■ Instructions to follow
Write every line below out again exactly, images omitted.

___ Input ___

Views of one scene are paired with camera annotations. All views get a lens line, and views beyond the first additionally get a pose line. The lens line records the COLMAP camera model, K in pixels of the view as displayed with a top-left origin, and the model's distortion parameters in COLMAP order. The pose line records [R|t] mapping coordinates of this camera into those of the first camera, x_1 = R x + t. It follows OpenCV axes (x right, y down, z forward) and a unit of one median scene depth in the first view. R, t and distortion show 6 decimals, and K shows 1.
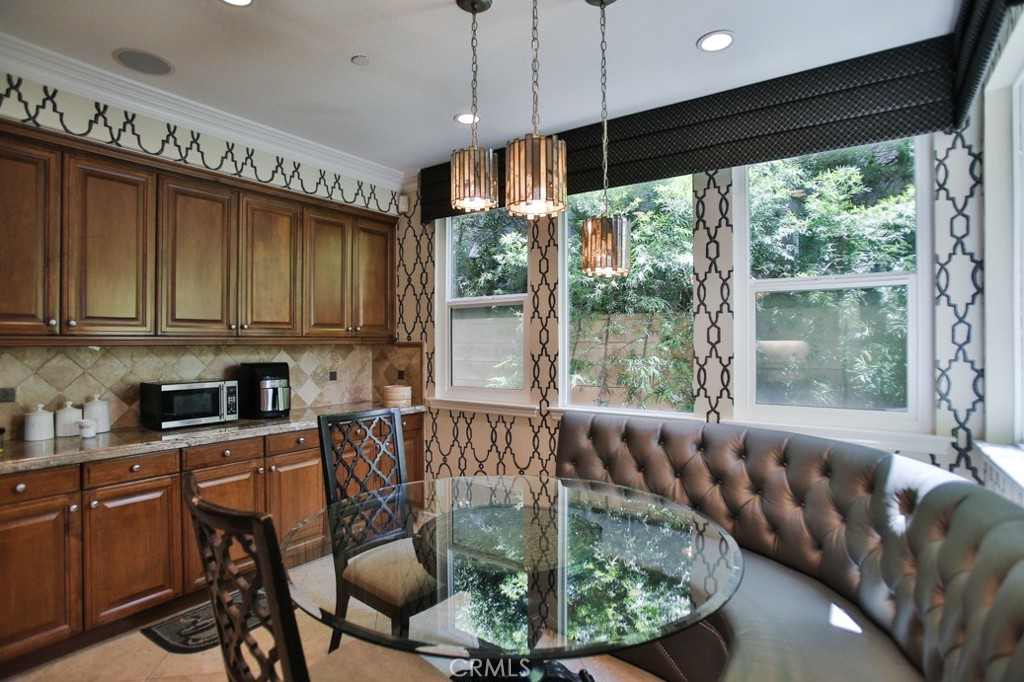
lens RADIAL K [[521.2, 0, 510.3], [0, 521.2, 337.6], [0, 0, 1]] dist [-0.006433, -0.000148]
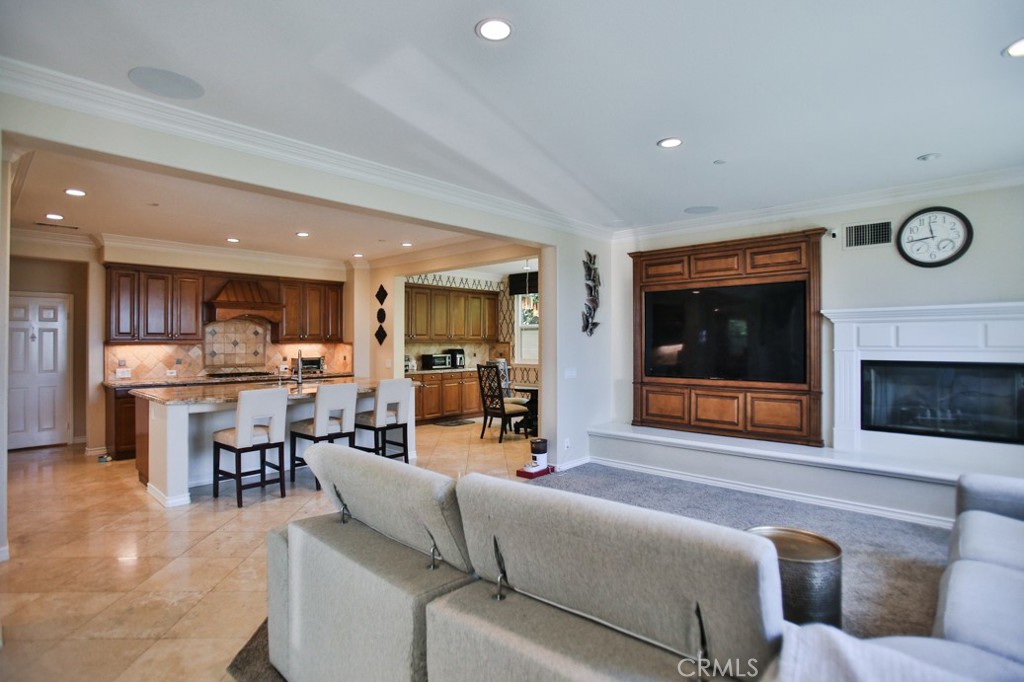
lens RADIAL K [[521.2, 0, 509.7], [0, 521.2, 340.6], [0, 0, 1]] dist [-0.006433, -0.000148]
pose [[0.990951, -0.002025, -0.134207, 0.180598], [0.002029, 0.999998, -0.000110, 0.004107], [0.134207, -0.000164, 0.990953, -1.590810]]
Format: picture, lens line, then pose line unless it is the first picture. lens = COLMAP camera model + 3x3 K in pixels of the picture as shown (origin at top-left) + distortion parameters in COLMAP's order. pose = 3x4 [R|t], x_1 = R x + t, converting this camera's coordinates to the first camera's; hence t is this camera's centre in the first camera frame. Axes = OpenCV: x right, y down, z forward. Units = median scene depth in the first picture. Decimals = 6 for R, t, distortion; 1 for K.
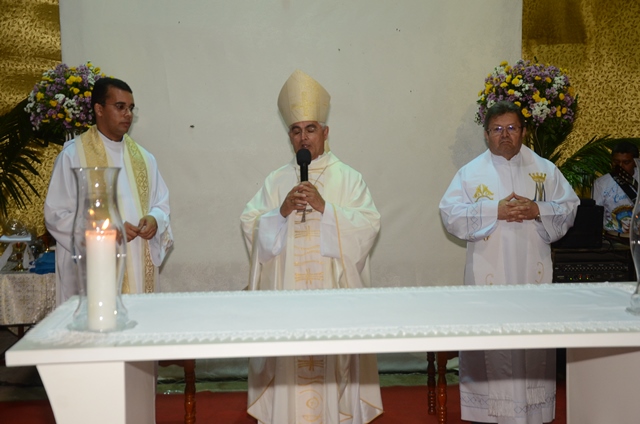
lens RADIAL K [[933.8, 0, 320.1], [0, 933.8, 226.0], [0, 0, 1]] dist [0.223453, 0.014431]
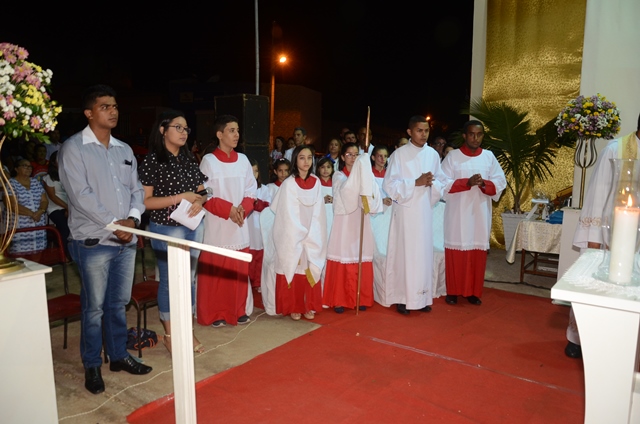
lens RADIAL K [[507.9, 0, 322.7], [0, 507.9, 219.4], [0, 0, 1]] dist [-0.148951, 0.127135]
pose [[0.759651, 0.112437, -0.640537, -0.050511], [-0.074096, 0.993491, 0.086518, -0.002605], [0.646096, -0.018263, 0.763038, 0.091959]]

___

■ Result
Views of one scene are paired with camera annotations. All views get a lens line, and views beyond the first additionally get a pose line. The lens line records the COLMAP camera model, K in pixels of the view as displayed with a top-left origin, and the model's distortion parameters in COLMAP order. The pose line records [R|t] mapping coordinates of this camera into those of the first camera, x_1 = R x + t. It follows OpenCV axes (x right, y down, z forward) and a unit of one median scene depth in the first view. R, t and distortion show 6 decimals, and K shows 1.
lens RADIAL K [[521.2, 0, 510.3], [0, 521.2, 337.6], [0, 0, 1]] dist [-0.006433, -0.000148]
lens RADIAL K [[521.2, 0, 509.7], [0, 521.2, 340.6], [0, 0, 1]] dist [-0.006433, -0.000148]
pose [[0.990951, -0.002025, -0.134207, 0.180598], [0.002029, 0.999998, -0.000110, 0.004107], [0.134207, -0.000164, 0.990953, -1.590810]]
Format: picture, lens line, then pose line unless it is the first picture. lens = COLMAP camera model + 3x3 K in pixels of the picture as shown (origin at top-left) + distortion parameters in COLMAP's order. pose = 3x4 [R|t], x_1 = R x + t, converting this camera's coordinates to the first camera's; hence t is this camera's centre in the first camera frame. Axes = OpenCV: x right, y down, z forward. Units = median scene depth in the first picture. Decimals = 6 for R, t, distortion; 1 for K.
lens RADIAL K [[933.8, 0, 320.1], [0, 933.8, 226.0], [0, 0, 1]] dist [0.223453, 0.014431]
lens RADIAL K [[507.9, 0, 322.7], [0, 507.9, 219.4], [0, 0, 1]] dist [-0.148951, 0.127135]
pose [[0.759651, 0.112437, -0.640537, -0.050511], [-0.074096, 0.993491, 0.086518, -0.002605], [0.646096, -0.018263, 0.763038, 0.091959]]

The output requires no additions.